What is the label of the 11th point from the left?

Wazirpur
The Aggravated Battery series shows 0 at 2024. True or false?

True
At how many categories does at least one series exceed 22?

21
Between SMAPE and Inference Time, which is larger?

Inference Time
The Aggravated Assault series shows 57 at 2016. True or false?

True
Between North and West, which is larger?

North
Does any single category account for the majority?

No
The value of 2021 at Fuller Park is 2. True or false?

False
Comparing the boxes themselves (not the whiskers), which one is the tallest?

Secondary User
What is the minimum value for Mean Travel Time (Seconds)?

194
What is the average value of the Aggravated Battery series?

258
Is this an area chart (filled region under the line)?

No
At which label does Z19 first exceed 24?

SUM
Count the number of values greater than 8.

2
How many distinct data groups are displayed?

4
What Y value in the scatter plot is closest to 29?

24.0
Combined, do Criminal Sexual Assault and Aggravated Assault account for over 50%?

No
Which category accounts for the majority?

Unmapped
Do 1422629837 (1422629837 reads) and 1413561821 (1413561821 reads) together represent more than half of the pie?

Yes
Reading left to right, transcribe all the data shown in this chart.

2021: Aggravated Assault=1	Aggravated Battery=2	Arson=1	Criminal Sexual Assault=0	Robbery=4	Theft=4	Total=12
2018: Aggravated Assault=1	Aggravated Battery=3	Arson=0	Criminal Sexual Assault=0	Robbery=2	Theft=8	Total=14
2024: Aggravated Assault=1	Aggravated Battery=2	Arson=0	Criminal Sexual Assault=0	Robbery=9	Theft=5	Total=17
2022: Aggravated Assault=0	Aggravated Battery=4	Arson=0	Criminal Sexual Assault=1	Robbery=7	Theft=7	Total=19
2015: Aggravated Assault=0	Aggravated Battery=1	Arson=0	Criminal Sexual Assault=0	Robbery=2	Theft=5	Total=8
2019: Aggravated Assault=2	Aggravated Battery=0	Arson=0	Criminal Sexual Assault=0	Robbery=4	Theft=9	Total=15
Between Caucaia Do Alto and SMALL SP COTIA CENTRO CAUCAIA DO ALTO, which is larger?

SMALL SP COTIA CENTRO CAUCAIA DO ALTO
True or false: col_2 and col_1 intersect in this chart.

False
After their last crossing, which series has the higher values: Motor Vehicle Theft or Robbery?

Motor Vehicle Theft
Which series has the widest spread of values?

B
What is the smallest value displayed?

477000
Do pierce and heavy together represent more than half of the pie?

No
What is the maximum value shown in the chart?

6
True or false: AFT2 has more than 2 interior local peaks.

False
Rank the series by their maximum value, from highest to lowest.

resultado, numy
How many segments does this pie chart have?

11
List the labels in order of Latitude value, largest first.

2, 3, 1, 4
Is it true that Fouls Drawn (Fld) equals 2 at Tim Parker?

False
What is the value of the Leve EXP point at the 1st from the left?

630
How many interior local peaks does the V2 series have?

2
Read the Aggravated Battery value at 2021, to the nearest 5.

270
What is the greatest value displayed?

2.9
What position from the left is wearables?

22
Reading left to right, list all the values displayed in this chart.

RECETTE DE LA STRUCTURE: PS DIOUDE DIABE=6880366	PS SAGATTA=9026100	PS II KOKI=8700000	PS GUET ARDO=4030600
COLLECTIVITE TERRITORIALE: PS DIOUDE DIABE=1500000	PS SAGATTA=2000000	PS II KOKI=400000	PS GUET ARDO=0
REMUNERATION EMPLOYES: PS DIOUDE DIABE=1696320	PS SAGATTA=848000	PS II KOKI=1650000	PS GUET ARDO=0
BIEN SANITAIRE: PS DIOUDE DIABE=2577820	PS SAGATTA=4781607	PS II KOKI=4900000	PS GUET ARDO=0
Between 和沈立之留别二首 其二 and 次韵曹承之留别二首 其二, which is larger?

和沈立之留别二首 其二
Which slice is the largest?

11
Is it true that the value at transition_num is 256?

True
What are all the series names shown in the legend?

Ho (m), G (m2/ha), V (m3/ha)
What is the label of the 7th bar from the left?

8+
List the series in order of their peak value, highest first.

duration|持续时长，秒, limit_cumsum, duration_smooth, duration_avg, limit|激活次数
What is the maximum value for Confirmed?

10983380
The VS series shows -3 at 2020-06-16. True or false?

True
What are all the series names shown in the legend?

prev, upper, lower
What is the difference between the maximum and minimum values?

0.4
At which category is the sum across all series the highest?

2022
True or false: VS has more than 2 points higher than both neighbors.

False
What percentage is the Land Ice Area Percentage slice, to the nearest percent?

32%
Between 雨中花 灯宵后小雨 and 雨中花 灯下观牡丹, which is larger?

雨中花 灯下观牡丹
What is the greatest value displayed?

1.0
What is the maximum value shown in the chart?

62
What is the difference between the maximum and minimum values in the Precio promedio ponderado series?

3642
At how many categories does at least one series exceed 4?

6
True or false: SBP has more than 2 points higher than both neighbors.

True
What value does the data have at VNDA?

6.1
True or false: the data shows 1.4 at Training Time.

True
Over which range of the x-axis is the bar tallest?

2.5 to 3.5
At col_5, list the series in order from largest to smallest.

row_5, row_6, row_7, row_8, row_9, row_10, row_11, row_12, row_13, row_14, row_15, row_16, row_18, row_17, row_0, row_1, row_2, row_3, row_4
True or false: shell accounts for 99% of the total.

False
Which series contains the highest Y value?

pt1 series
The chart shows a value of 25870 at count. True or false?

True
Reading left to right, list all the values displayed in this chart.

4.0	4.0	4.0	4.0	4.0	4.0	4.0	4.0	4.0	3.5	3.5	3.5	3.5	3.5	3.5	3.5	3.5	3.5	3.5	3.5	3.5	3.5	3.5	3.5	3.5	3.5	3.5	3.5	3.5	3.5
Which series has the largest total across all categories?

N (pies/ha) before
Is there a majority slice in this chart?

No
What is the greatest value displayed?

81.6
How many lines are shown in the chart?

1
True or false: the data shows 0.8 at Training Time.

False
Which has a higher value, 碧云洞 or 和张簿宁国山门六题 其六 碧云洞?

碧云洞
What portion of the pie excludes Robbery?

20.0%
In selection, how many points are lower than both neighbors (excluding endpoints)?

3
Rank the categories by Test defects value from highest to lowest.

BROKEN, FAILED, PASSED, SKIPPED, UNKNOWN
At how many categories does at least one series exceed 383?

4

· · · ·

▶ TASK STATEMENT
Convert the part of the items that opens with the line containing "N (pies/ha) before" and runs through the final line of the items into a JSON list of strings, one string per line, omitting blank lines.

▶ EXERCISE RESULT
[
  "N (pies/ha) before",
  "Is there a majority slice in this chart?",
  "No",
  "What is the greatest value displayed?",
  "81.6",
  "How many lines are shown in the chart?",
  "1",
  "True or false: the data shows 0.8 at Training Time.",
  "False",
  "Which has a higher value, 碧云洞 or 和张簿宁国山门六题 其六 碧云洞?",
  "碧云洞",
  "What portion of the pie excludes Robbery?",
  "20.0%",
  "In selection, how many points are lower than both neighbors (excluding endpoints)?",
  "3",
  "Rank the categories by Test defects value from highest to lowest.",
  "BROKEN, FAILED, PASSED, SKIPPED, UNKNOWN",
  "At how many categories does at least one series exceed 383?",
  "4"
]